* _Dataset_:
****************

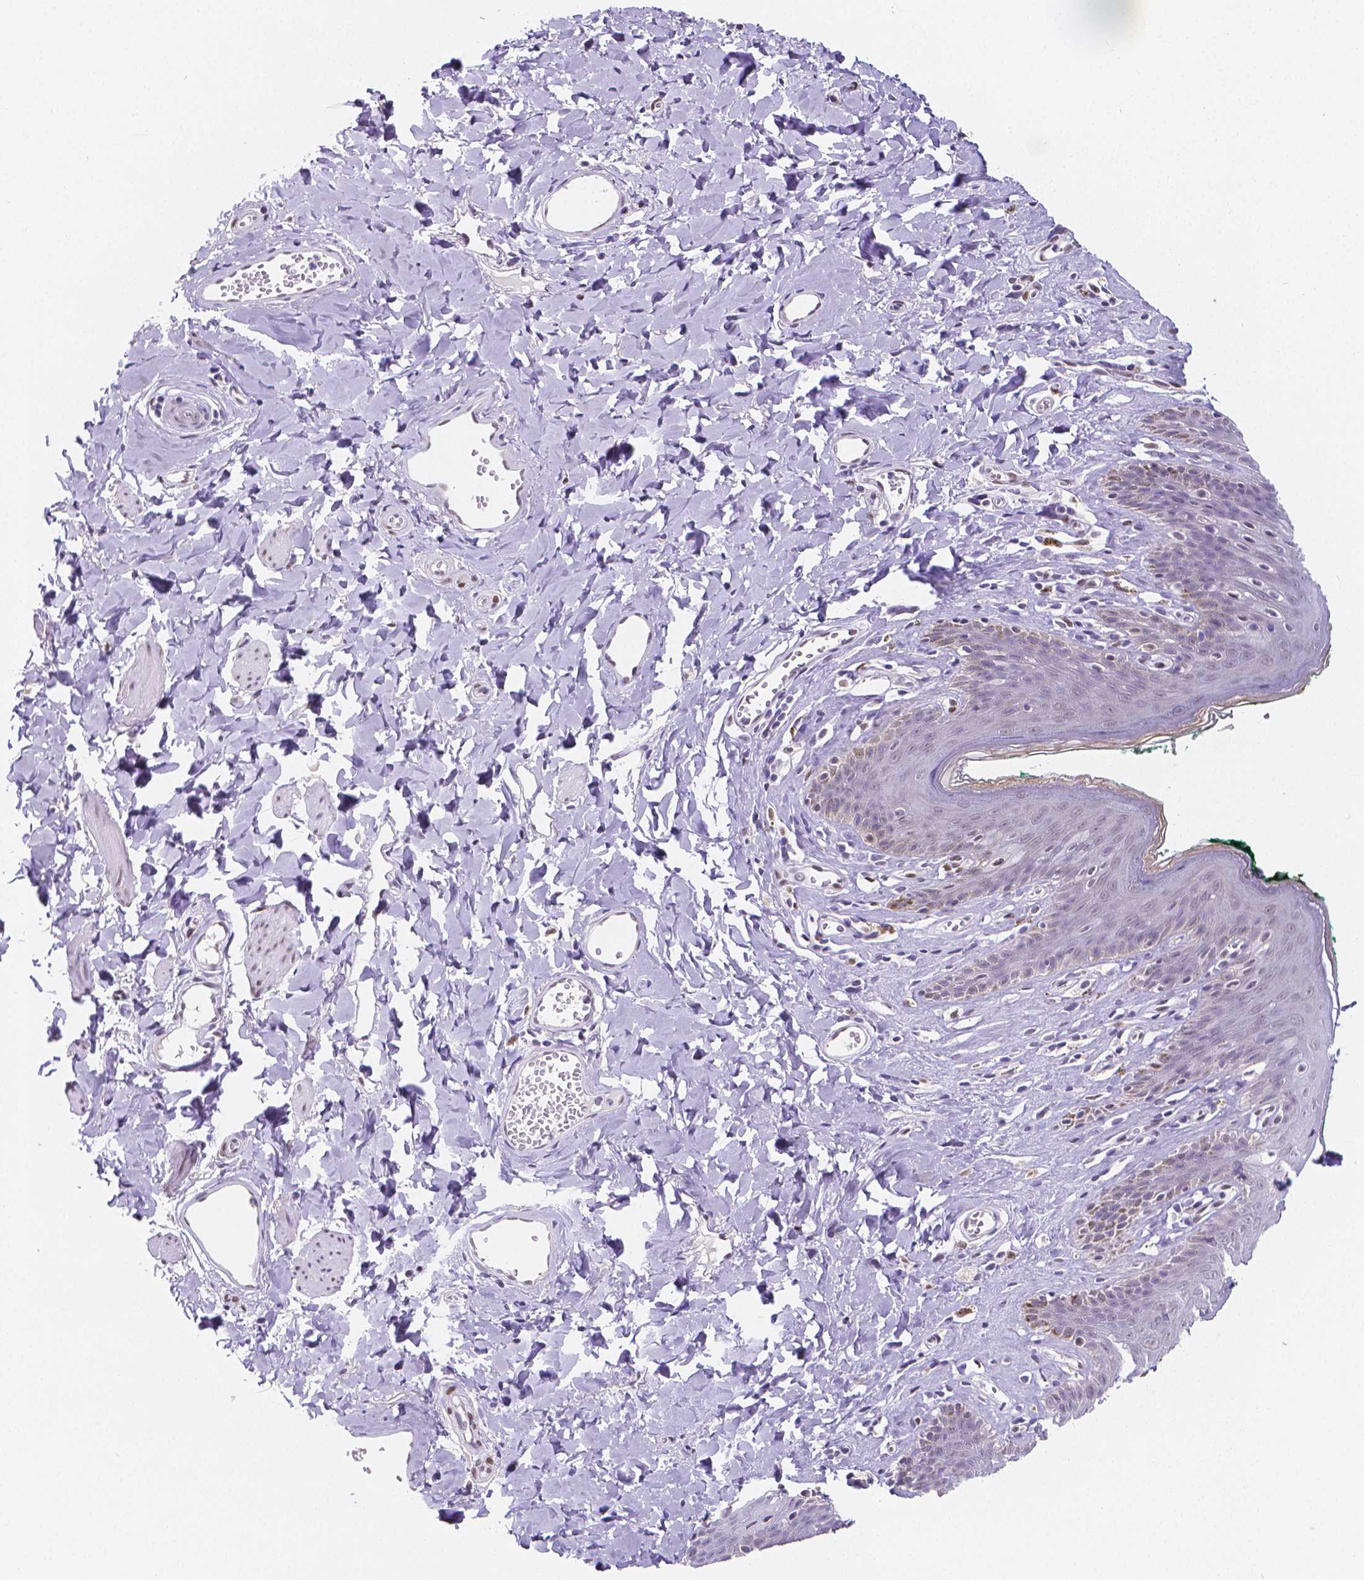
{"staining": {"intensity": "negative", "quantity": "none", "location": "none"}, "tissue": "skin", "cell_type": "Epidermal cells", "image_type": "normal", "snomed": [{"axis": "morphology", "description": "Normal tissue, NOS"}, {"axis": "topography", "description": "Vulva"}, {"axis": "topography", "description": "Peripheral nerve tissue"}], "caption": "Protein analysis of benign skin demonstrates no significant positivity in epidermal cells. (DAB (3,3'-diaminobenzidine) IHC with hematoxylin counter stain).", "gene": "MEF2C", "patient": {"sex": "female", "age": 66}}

****************

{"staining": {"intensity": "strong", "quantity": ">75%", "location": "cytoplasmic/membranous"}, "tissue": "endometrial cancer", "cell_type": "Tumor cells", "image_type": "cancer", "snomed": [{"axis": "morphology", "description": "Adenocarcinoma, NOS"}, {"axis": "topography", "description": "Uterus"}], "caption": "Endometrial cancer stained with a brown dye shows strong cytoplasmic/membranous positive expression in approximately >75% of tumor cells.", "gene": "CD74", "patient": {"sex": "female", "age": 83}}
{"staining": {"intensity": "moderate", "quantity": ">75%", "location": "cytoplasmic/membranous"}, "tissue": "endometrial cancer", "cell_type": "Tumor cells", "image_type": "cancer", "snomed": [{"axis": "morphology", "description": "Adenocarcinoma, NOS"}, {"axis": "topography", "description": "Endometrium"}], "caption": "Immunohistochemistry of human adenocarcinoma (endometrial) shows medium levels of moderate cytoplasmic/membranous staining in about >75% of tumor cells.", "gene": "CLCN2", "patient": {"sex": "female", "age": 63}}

****************

* _What is required_: Every line in the records above that contains the word "Adenocarcinoma" should be copied out.

* _Task response_:
{"staining": {"intensity": "strong", "quantity": ">75%", "location": "cytoplasmic/membranous"}, "tissue": "endometrial cancer", "cell_type": "Tumor cells", "image_type": "cancer", "snomed": [{"axis": "morphology", "description": "Adenocarcinoma, NOS"}, {"axis": "topography", "description": "Uterus"}], "caption": "Endometrial cancer stained with a brown dye shows strong cytoplasmic/membranous positive expression in approximately >75% of tumor cells.", "gene": "CD74", "patient": {"sex": "female", "age": 83}}
{"staining": {"intensity": "moderate", "quantity": ">75%", "location": "cytoplasmic/membranous"}, "tissue": "endometrial cancer", "cell_type": "Tumor cells", "image_type": "cancer", "snomed": [{"axis": "morphology", "description": "Adenocarcinoma, NOS"}, {"axis": "topography", "description": "Endometrium"}], "caption": "Immunohistochemistry of human adenocarcinoma (endometrial) shows medium levels of moderate cytoplasmic/membranous staining in about >75% of tumor cells.", "gene": "CLCN2", "patient": {"sex": "female", "age": 63}}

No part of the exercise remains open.